- _Instructions to follow_: Find the line containing "Y189250D01*" in the records below. Copy exactly that line and each one after it, ending at the line containing "X172855Y117910*", and nothing more.

::::

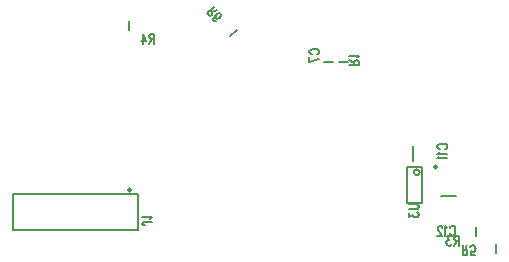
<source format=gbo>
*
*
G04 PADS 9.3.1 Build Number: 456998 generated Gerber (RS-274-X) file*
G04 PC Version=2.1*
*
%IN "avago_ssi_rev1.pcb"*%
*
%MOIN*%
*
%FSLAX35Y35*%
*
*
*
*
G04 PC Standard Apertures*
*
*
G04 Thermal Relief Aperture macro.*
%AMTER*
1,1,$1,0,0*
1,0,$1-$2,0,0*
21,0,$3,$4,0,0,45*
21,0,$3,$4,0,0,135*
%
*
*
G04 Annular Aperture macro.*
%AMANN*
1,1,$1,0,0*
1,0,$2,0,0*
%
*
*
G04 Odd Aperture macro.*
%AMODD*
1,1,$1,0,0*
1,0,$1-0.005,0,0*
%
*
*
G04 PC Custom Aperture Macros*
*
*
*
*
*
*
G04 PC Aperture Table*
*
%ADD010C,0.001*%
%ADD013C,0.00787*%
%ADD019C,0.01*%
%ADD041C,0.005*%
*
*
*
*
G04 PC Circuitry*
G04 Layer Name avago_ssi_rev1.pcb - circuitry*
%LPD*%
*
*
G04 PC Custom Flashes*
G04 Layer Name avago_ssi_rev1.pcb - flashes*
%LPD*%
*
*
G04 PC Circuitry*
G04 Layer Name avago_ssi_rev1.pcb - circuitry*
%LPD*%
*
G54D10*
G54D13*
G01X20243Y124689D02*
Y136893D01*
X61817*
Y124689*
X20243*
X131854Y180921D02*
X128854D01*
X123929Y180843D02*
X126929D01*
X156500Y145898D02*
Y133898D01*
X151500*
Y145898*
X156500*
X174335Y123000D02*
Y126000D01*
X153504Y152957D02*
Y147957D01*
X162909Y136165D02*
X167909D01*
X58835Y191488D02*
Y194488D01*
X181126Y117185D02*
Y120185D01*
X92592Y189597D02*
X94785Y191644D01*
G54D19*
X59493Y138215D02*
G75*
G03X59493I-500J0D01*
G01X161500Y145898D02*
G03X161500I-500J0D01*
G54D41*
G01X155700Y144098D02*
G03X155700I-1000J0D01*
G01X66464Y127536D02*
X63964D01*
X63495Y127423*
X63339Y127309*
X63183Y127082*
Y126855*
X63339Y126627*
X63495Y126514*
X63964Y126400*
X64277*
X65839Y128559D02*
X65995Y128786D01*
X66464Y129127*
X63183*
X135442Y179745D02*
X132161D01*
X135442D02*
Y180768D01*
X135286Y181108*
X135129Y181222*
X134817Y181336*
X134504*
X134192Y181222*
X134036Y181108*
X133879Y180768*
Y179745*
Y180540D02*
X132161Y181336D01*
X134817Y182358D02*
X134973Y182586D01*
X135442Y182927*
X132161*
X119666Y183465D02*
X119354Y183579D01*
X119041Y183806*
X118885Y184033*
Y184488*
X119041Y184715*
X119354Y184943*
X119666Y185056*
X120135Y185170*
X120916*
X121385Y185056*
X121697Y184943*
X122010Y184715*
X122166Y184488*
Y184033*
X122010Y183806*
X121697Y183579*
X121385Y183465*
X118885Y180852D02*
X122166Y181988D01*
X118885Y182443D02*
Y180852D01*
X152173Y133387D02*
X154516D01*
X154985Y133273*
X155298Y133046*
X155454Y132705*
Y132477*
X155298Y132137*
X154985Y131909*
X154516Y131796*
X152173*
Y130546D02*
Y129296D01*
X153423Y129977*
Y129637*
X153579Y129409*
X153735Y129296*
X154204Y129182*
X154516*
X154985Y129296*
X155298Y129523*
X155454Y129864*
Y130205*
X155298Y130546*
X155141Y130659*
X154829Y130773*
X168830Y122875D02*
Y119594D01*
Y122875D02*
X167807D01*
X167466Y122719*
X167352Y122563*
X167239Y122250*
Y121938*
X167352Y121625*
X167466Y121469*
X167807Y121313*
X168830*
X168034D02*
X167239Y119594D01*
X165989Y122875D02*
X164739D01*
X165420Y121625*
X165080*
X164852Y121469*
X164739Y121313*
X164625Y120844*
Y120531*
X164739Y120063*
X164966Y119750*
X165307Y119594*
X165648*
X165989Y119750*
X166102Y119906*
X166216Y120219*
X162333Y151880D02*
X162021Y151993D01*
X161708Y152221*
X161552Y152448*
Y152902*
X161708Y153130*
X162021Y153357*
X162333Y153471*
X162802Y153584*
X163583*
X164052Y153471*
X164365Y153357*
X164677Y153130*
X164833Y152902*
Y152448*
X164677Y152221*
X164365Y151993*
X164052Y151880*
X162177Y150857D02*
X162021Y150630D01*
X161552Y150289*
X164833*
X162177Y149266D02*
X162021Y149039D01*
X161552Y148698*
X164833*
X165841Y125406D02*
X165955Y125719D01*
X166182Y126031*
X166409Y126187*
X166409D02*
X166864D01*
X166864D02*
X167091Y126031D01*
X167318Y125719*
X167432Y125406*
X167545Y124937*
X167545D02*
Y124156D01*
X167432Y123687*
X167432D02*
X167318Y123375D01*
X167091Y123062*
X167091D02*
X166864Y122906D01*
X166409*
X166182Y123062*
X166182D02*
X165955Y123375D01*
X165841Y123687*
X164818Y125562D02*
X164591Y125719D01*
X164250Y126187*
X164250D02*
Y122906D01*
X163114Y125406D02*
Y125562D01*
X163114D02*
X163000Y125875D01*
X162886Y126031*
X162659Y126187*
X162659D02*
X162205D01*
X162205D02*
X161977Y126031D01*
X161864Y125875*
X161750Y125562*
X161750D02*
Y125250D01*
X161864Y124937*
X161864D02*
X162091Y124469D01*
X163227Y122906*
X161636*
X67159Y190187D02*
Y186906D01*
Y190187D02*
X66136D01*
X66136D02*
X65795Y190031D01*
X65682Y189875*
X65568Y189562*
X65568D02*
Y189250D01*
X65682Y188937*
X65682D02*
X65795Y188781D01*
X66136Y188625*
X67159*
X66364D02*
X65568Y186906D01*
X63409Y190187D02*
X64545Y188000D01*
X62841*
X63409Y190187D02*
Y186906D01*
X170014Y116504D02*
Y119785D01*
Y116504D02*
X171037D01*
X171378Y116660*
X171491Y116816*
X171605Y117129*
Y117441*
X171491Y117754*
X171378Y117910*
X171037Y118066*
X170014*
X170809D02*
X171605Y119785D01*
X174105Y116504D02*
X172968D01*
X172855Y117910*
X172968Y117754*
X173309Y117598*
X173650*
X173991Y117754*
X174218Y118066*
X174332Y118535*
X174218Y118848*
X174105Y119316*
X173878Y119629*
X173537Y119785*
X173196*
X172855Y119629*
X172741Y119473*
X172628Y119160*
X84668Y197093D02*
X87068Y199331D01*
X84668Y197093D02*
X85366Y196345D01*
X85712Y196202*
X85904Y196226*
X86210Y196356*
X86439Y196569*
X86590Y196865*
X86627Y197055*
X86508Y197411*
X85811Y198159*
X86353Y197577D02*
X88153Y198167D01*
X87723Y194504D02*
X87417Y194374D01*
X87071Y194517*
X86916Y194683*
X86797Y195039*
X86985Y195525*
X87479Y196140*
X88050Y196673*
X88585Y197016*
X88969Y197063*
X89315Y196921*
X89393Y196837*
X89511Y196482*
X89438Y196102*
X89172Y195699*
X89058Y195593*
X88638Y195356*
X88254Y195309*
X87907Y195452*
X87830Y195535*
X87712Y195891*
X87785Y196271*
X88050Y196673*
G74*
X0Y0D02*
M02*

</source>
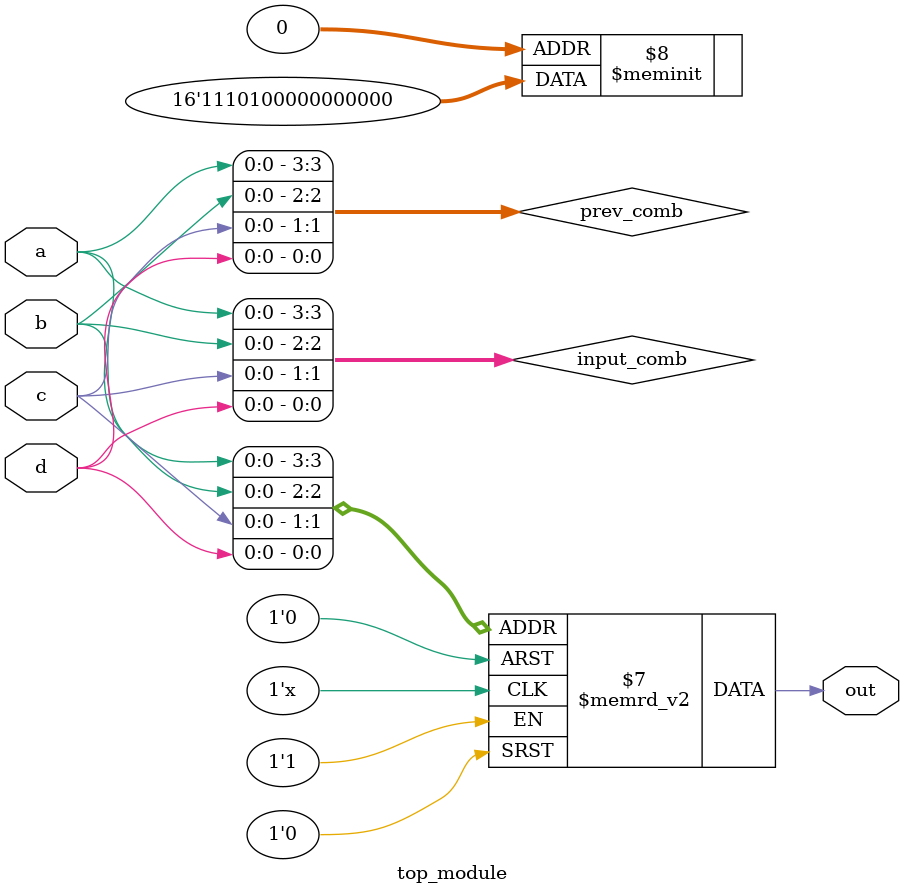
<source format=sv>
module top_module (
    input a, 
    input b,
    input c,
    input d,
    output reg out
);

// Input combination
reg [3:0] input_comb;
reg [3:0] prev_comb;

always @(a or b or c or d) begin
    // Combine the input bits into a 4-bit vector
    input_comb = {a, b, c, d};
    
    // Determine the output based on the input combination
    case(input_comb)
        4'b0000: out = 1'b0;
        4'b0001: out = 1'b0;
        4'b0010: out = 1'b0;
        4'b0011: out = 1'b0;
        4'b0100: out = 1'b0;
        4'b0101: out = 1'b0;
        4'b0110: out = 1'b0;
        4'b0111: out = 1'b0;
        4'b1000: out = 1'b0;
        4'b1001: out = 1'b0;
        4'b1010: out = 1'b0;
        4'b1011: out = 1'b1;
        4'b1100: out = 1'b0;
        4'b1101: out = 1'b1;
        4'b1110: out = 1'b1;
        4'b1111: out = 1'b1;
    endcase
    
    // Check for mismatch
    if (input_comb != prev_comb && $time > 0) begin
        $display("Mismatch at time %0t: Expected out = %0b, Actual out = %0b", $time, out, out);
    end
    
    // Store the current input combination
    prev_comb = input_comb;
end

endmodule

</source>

::::

- _Your solution_:
Y189250D01*
X65682Y188937*
X65682D02*
X65795Y188781D01*
X66136Y188625*
X67159*
X66364D02*
X65568Y186906D01*
X63409Y190187D02*
X64545Y188000D01*
X62841*
X63409Y190187D02*
Y186906D01*
X170014Y116504D02*
Y119785D01*
Y116504D02*
X171037D01*
X171378Y116660*
X171491Y116816*
X171605Y117129*
Y117441*
X171491Y117754*
X171378Y117910*
X171037Y118066*
X170014*
X170809D02*
X171605Y119785D01*
X174105Y116504D02*
X172968D01*
X172855Y117910*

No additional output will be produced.